--- Kaynak metin ---

Kısacası 1978’e kadar Doğu Türkistan’dan belli ideolojiye dayalı, milli edebiyatı, milli kültürü yok etme eğitimi uygulanmıştır. Milli kültür, dini inanç ve milli edebiyat yok edilmeye çalışılmıştır. Bu yaptırımlar karşısında kendi kültür ve örf ve adetlerine, milli edebiyatına sıkı sıkıya bağlı olan Uygur Türkleri,günümüze kadar her alanda kendi edebiyat ve kültürlerini korumak ve geliştirmek için mücadele vermişlerdir.

---

Alıştırma seti |
1) Kaynak metinde "Kısacası 1978’e kadar" sözcüklerinden "için mücadele vermişlerdir." sözcüklerine kadar uzanan bölümü olduğu gibi kopyalayın.
2) Aşağıdaki ifadeler kaynak metinle örtüşüyor mu? Her birine evet ya da hayır diye cevap verin ve kararı belirleyen sözleri metinden birebir alıntılayın.
(a) 1978'e kadar Doğu Türkistan'da milli edebiyatı ve milli kültürü yok etmeye yönelik bir eğitim uygulanmıştır.
(b) Uygur Türkleri, yaptırımlar karşısında kendi edebiyat ve kültürlerini korumaktan vazgeçmiştir.
(c) Dini inanç, yok edilmeye çalışılanlar arasında sayılmamıştır.

--- Veri kümesinden kesit ---

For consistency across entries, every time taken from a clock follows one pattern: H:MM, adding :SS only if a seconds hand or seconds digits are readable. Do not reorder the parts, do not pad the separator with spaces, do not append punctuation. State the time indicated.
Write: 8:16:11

---

Görev görev çözümler |
1)
Kısacası 1978’e kadar Doğu Türkistan’dan belli ideolojiye dayalı, milli edebiyatı, milli kültürü yok etme eğitimi uygulanmıştır. Milli kültür, dini inanç ve milli edebiyat yok edilmeye çalışılmıştır. Bu yaptırımlar karşısında kendi kültür ve örf ve adetlerine, milli edebiyatına sıkı sıkıya bağlı olan Uygur Türkleri,günümüze kadar her alanda kendi edebiyat ve kültürlerini korumak ve geliştirmek için mücadele vermişlerdir.

2)
(a) Evet: "Kısacası 1978’e kadar Doğu Türkistan’dan belli ideolojiye dayalı, milli edebiyatı, milli kültürü yok etme eğitimi uygulanmıştır."
(b) Hayır: "günümüze kadar her alanda kendi edebiyat ve kültürlerini korumak ve geliştirmek için mücadele vermişlerdir."
(c) Hayır: "Milli kültür, dini inanç ve milli edebiyat yok edilmeye çalışılmıştır."